The woman on the other side of the table introduced herself as Susan Reardon, late of Bellevue, Washington. "What do you think of our little space adventure so far?" she asked me.

"If I had known the cooking was this good, I would have found some way to sign up years ago," I said. "Who knew army food would be like this."

"I don't think we're in the army quite yet," Thomas said, around a mouthful of Belgian waffle. "I think this is sort of the Colony Defense Forces waiting room, if you know what I mean. Real army food is going to be a lot more spare. Not to mention I doubt we'll be prancing around in sneakers like we are right now."

"You think they're easing us into things, then," I said.

"I do," Thomas said. "Look, there are a thousand complete strangers on this ship, all of whom are now without home, family, or profession. That's a hell of a mental shock. The least they can do is give us a fabulous meal to take our minds off it all."

"John!" Harry had spied me from the line. I waved him over. He and another man came, bearing trays.

"This is my roommate, Alan Rosenthal," he said, by way of introduction.

"Formerly known as Sleeping Beauty," I said.

"About half of that description is right," Alan said. "I am in fact devastatingly beautiful." I introduced Harry and Alan to Susan and Thomas.

"Tsk, tsk," Thomas said, examining their trays. "Two more plaque attacks waiting to happen."

"Better throw Tom a couple bacon strips, Harry," I said. "Otherwise we'll never hear the end of this."

"I resent the implication that I can be bought off with food," Thomas said.

"It wasn't implied," Susan said. "It was pretty much boldly stated."

"Well, I know your roommate lottery turned out badly," Harry said to me, handing over two bacon strips to Thomas, who accepted them gravely, "but mine turned out all right. Alan here is a theoretical physicist. Smart as a whip."

"And devastatingly beautiful," Susan piped in.

"Thanks for remembering that detail," Alan said.

"This looks like a table of reasonably intelligent adults," Harry said. "So what do you think we're in for today?"

"I have a physical scheduled for 0800," I said. "I think we all do."

"Right," Harry said. "But I'm asking what you all think that means. Do you think today is the day we start our rejuvenation therapies? Is today the day we begin to stop being old?"

"We don't know that we stop being old," Thomas said. "We've all assumed that, because we think of soldiers as being young. But think about it. None of us has actually seen a Colonial soldier. We've assumed, and our assumptions could be way off."

"What would the value of old soldiers be?" Alan asked. "If they're going to put me in the field as is, I don't know what good I'm going to be to anyone. I have a bad back. Walking from the beanstalk platform to the flight gate yesterday just about killed me. I can't imagine marching twenty miles with a pack and a firearm."

"I think we're due for some repairs, obviously," Thomas said. "But that's not the same as being made 'young' again. I'm a doctor, and I know a little bit about this. You can make the human body work better and achieve high function at any age, but each age has a certain baseline capability.

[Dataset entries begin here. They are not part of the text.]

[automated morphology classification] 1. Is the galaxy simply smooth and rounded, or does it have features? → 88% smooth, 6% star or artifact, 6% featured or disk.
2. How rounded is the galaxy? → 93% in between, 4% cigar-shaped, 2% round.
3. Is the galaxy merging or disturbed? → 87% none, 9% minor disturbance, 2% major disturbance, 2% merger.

The body at seventy-five is inherently less fast, less flexible and less easily repaired than at younger ages. It can still do some amazing things, of course. I don't want to brag, but I'll have you know that back on Earth I regularly ran ten K races. I ran one less than a month ago. And I made better time than I would have when I was fifty-five."

"What were you like when you were fifty-five?" I asked.

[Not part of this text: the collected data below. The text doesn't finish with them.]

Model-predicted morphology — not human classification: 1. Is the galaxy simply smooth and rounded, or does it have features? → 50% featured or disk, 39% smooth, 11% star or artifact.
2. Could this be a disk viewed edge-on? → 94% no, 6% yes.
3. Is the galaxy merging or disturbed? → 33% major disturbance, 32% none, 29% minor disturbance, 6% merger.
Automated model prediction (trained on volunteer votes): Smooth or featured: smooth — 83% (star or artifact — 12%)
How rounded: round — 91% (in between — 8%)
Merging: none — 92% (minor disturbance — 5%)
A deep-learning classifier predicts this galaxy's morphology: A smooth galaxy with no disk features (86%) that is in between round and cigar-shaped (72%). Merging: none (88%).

"Well, that's the thing," Thomas said. "I was a fat slob at fifty-five. It took a heart replacement to get me serious about taking care of myself. My point is that a high-functioning seventy-five-year-old can actually do many things without actually being 'young,' but just by being in excellent shape. Maybe that's all that's required for this army. Maybe all the other intelligent species in the universe are pushovers. Presuming that's the case, it makes a weird sort of sense to have old soldiers, because young people are more useful to their community. They have their whole lives ahead of them, while we are eminently expendable."

"So maybe we'll still be old, just really, really healthy," Harry said.

"That's what I'm saying," Thomas said.